Although I can't say I condone the actions of either of the people in this tawdry coupling, I will admit First Affair is a sweet and romantic movie. I'm surprised that Joel Higgins didn't become a much bigger leading man. He's handsome and, even more importantly, quite likeable. Melissa Sue Anderson is at her most beautiful and her icy blue eyes are magnetizing. She plays an innocent character that isn't stupid, just caught up in being an adult for the first time in her life. Loretta Switt is also very good in her role and looks lovely. She maintains strength even when delving into her weaknesses (like when she says “I can’t compete with an 18 year old.” I hear you, honey!)

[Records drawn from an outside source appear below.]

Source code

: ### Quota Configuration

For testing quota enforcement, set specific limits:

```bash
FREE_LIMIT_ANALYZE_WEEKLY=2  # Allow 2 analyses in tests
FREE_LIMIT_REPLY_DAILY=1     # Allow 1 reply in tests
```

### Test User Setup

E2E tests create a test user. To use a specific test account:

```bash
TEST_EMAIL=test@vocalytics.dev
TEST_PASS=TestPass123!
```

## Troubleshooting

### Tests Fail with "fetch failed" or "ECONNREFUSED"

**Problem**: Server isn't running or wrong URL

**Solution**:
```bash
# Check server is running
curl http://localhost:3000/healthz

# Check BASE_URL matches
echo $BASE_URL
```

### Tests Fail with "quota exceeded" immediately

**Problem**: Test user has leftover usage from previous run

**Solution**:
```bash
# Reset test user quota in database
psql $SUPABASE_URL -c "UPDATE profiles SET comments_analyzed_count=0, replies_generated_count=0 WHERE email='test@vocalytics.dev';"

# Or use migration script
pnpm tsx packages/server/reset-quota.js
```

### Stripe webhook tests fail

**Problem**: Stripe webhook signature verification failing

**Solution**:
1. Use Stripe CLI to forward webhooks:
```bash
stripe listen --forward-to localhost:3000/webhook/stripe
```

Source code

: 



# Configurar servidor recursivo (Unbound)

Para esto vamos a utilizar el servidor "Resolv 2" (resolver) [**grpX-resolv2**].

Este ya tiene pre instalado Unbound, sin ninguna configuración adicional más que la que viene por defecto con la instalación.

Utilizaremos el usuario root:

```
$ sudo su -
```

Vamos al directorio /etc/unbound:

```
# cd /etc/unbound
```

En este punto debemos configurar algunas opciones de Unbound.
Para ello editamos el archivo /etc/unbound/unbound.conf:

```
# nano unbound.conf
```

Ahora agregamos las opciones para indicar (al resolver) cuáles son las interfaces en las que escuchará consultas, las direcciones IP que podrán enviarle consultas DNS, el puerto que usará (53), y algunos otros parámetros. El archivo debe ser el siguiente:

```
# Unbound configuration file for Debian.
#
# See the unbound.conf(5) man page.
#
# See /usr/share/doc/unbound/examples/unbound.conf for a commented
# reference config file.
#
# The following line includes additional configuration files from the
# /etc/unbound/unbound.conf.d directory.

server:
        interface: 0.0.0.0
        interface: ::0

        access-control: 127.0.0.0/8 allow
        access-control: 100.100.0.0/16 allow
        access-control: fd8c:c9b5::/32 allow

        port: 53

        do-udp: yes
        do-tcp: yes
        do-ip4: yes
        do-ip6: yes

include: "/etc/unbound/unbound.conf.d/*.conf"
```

There's no question that what is going on is wrong. No simple, pat answers are given to either the couple or Loretta. And although they just brush past the deeper issues (especially after they are caught), the movie doesn't make enemies out of them and keeps them complex, just like their situation.

Kim Delany and Amanda Bearse also put in fun, early performances, if their characters seem kind of forgettable. Plus, I have always enjoyed movies that take place in ivy league schools. Granted, I usually enjoy them better if someone is being stabbed, but romance is good too! First Affair is available on vhs and is a great watch on a quiet weekend afternoon.